Liberalising the market and removing the fuel subsidies – which, Hughes highlighted, would be a huge political issue – would enable more players to buy and supply fuel from Angola’s refineries. As Hughes pointed out, the country’s refining industry produces ‘a fantastic low sulphur, straight run product’.

Of the 65,000 metric tonnes (mt) of bunker fuel produced in Angola, only 15,000 mt are fed into the local market; the rest is exported.

Hughes said that changes to Customs regulations over the issue of bunkering licences have improved the supply situation and market liberalisation offers an opportunity ‘to unlock value into the local bunker market, support jobs and attract vessels’.

The local marine fuels market could also be ‘very competitive’ on price compared to the offshore market, he said.

Moving on to Nigeria, Hughes said that bunker volumes dropped last year as oil and gas projects were put on hold as a result of the impact of COVID-19 on global energy demand. Sales of oil, denominated in US dollars, constitute the majority of Nigeria’s foreign exchange so the country is heavily dependent on a crude oil price upswing for the rebound of its energy sector and wider economic recovery

Ghana has been in a similar position in terms of its oil and gas production during the pandemic. Hughes also noted that the taxation on bunker fuel at Tema is also exacerbating a difficult situation for the country’s marine fuel sector, making it around 30% more expensive than offshore supply. Côte d'Ivoire’s bunker market is also being impacted by the downturn in oil prices, he added.

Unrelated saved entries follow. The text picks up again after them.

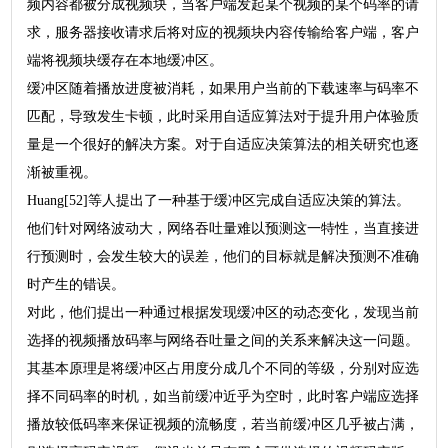
频内容都被分成视频块，当客户端发起某个视频的某个码率的请
求，服务器接收请求后将对应的视频块内容传输给客户端，客户
端将视频块缓存在本地缓冲区。
缓冲区随着播放进度被消耗，如果用户当前的下载速率与码率不
匹配，导致发生卡顿，此时采用自适应算法对于提升用户体验质
量是一个很好的解决方案。对于自适应决策算法的相关研究也逐
渐被重视。
Huang[52]等人提出了一种基于缓冲区完成自适应决策的算法。
他们针对网络波动大，网络吞吐量难以预测这一特性，当直接进
行预测时，会发生较大的误差，他们的目标就是解决预测不准确
时产生的错误。
对此，他们提出一种通过根据发现缓冲区的动态变化，发现当前
选择的视频播放码率与网络吞吐量之间的关系来解决这一问题。
其基本原理是将缓冲区占用度分成几个不同的等级，分别对应选
择不同码率的时机，如当前缓冲近乎为空时，此时客户端应选择
播放较低码率来保证视频的流畅度，若当前缓冲区几乎被占满，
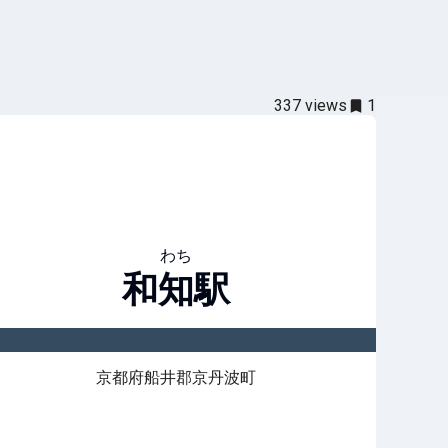
337
views
1
わち
和知
駅
京都府船井郡京丹波町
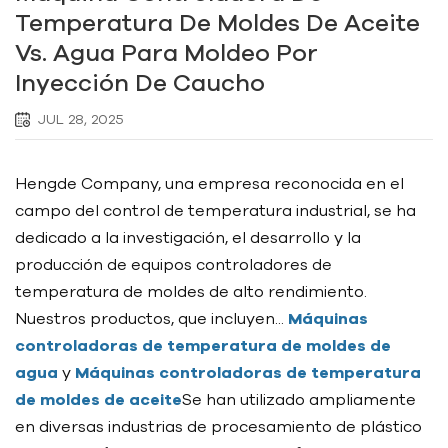
Temperatura De Moldes De Aceite
Vs. Agua Para Moldeo Por
Inyección De Caucho
JUL 28, 2025
Hengde Company, una empresa reconocida en el
campo del control de temperatura industrial, se ha
dedicado a la investigación, el desarrollo y la
producción de equipos controladores de
temperatura de moldes de alto rendimiento.
Nuestros productos, que incluyen...
Máquinas
controladoras de temperatura de moldes de
agua
y
Máquinas controladoras de temperatura
de moldes de aceite
Se han utilizado ampliamente
en diversas industrias de procesamiento de plástico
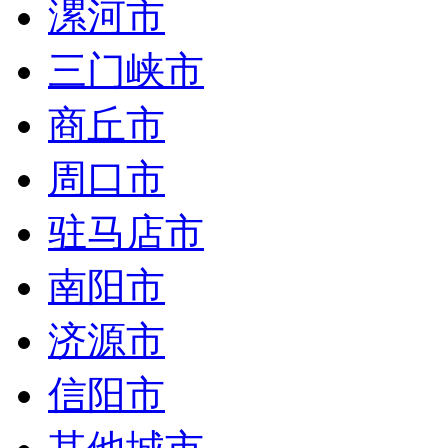
漯河市
三门峡市
商丘市
周口市
驻马店市
南阳市
济源市
信阳市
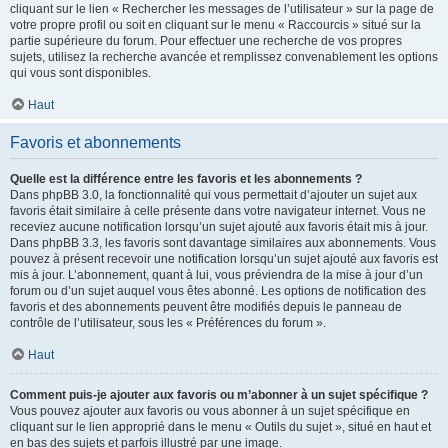
cliquant sur le lien « Rechercher les messages de l’utilisateur » sur la page de
votre propre profil ou soit en cliquant sur le menu « Raccourcis » situé sur la
partie supérieure du forum. Pour effectuer une recherche de vos propres
sujets, utilisez la recherche avancée et remplissez convenablement les options
qui vous sont disponibles.
Haut
Favoris et abonnements
Quelle est la différence entre les favoris et les abonnements ?
Dans phpBB 3.0, la fonctionnalité qui vous permettait d’ajouter un sujet aux
favoris était similaire à celle présente dans votre navigateur internet. Vous ne
receviez aucune notification lorsqu’un sujet ajouté aux favoris était mis à jour.
Dans phpBB 3.3, les favoris sont davantage similaires aux abonnements. Vous
pouvez à présent recevoir une notification lorsqu’un sujet ajouté aux favoris est
mis à jour. L’abonnement, quant à lui, vous préviendra de la mise à jour d’un
forum ou d’un sujet auquel vous êtes abonné. Les options de notification des
favoris et des abonnements peuvent être modifiés depuis le panneau de
contrôle de l’utilisateur, sous les « Préférences du forum ».
Haut
Comment puis-je ajouter aux favoris ou m’abonner à un sujet spécifique ?
Vous pouvez ajouter aux favoris ou vous abonner à un sujet spécifique en
cliquant sur le lien approprié dans le menu « Outils du sujet », situé en haut et
en bas des sujets et parfois illustré par une image.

Hughes also addressed the issue of local content in the bunker markets of the African continent. National authorities are looking to ensure that companies can generate and retain revenue from bunker supply and support their local workforce. He cited the example of Abidjan in Côte d'Ivoire, where companies that supply bunker fuel must be able to show 35% local ownership. This, he said, has impacted on the activities of companies such as Vivo Energy and Puma Energy.

The high cost of the deposit for a licence in the Côte d'Ivoire bunker market, as well as application waiting times that can take up to a year, can be barriers to entry for small, local enterprises – especially in an industry with small margins, said Hughes.

The same situation is being seen in South Africa, he noted. ‘Bunker stems can regularly require capital of $3 million but it is not often that new entrants to the bunker market have $3 million in collateral,’ he said.

One result of this is that companies are under pressure to secure credit and the knock-on effect is that fuel deliveries can be delayed, Hughes noted.

The requirement for local content is well placed, he said, ‘but it cannot be imposed on the bunker market in the same way it has been imposed in the mining industry, for example.

‘It creates a bottleneck in a market struggling to develop… while international shipping companies may choose to get their bunkers from other sources,’ he commented.